滝沢社長:Amazonさん、ヤマト運輸さんと提携している内容が「置き配」というサービスです。
現在、宅配業界では全体の配達の15%が再配達であり、課題となっています。その理由の一つに、配達する荷物の量自体が増えていることが挙げられます。
宅配の取扱数が平成4年で年間12億個だったものが、令和元年で43億個まで荷物が増えていて、実に4倍に増えているんですね。

宅配便取り扱い個数

そして、荷物が増えている量に対して宅配ボックスが足りていません。
その結果、宅配ボックスが満杯になり、持ち帰りが発生してしまいます。

国土交通省が再配達に使われている労働時間は年間1.8億時間という試算を出しています。
この1.8億時間というのは年間9万人の労働力に相当します。年間9万人の人が再配達だけのために動いているということですね。
他にも再配達によるCo2の排出量も問題になっていて、環境問題も含め、再配達をなくしていきたいというところが運送会社全体の課題であり、国の課題でもあるという状況です。

「置き配」は、玄関前等の指定された場所へ荷物を届ける配達サービスです。
置き配を指定すると、在宅の場合でも玄関等の前に置いて届けてくれます。そのため非対面で受け取ることが可能で、さらにいうとインターホンを鳴らされることがありません。
また、置き配は配達先の入居者の方が置き配を希望した場合のみ実施されますので、常に荷物が置かれてしまうわけではありません。

今回のプロジェクトのポイントは、Amazonさんとヤマト運輸さんが使われるデバイスの両方を全て無償で設置させていただいる点です。
オーナー様にとっても、管理会社様にとっても費用負担もすることなく、置き配対応に物件をグレードアップすることができるサービスです。

【置き配のメリット】

【リーウェイズ様】ライナフ会社紹介

今後の事業展開

滝沢社長:オートロックマンションの開閉をIoTでできるようになると、マンションの中に清掃のサービスであったり、食品のお届けであったり、様々なサービスを容易に提供することが可能になります。
もともとライナフは不動産管理会社様向けのサービスを多く展開してきました。しかし、この先は実際に住んでいる入居者の方向けの価値を提供していく予定です。
B to BからB to B to R(Residence=住民)という形を取りながら、入居者の方に少しでも豊かな生活をしていただけたらなと思ってます。
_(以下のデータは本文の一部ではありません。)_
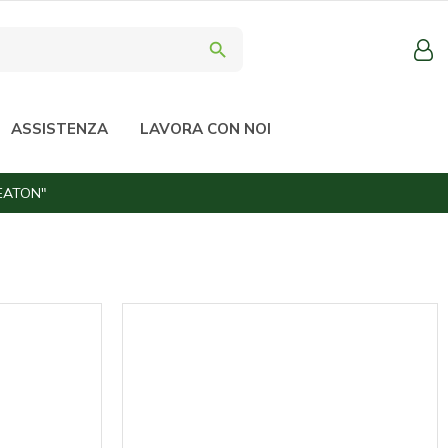
search
ASSISTENZA
LAVORA CON NOI
EATON"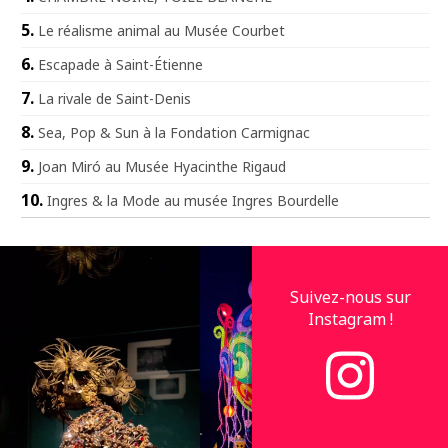
Le réalisme animal au Musée Courbet
Escapade à Saint-Étienne
La rivale de Saint-Denis
Sea, Pop & Sun à la Fondation Carmignac
Joan Miró au Musée Hyacinthe Rigaud
Ingres & la Mode au musée Ingres Bourdelle
Suivez-nous sur
Instagram !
ちなみに、ライナフの社名は「ライフをイナフに」で「ライナフ」としています。
生活をより十分にしていくというところが、当初から会社として目指している方向性なので、やっとそこに向けて動きだしたと思ってます。

(インタビュー終)
資料提供:株式会社ライナフ

最後に

スマートロックはデータ連携することにより、様々な新しいサービスのハブとなる可能性を秘めたデバイスであるということがお分かりいただけただろう。
だからこそ、単純なハードの提供というだけでは差別化が計りにくいという点がスマートロック提供会社の課題とも言える。

そもそも鍵という金物産業はIT業界と最も縁遠い領域だ。開発費がかかる割に利幅が少なく、アメリカのスマートロックメーカー各社も2010年当時VCからの資金調達に相当苦労していた。
だからこそプロダクトそのものではなく、周辺サービスを展開するビジネスモデルにならざるを得ないのだ。
単純にハードの質を高めていくという方向性では、日本の家電メーカーやガラケーメーカーなどの持続的プロダクトイノベーションにすぎない。資金力の劣るベンチャーであるスマートロック各社が勝ち残るためには、そのイノベーションのジレンマから抜け出す戦略を立てる必要がある。

コロナによってスマートロックの重要性が再認識されたが、そのスマートロックから得られるデータの活用やスマートロックを活用した例が今回ご紹介した置き配サービスだ。
こうしたサービスをどのように組み込んでいくことができるか、また単に「キーレスです」という以上の付加価値を顧客に提供することができるかという点が、不動産事業者にとってソフトウェア事業へのビジネスモデル移行のきっかけになる検討テーマの一つになるだろう。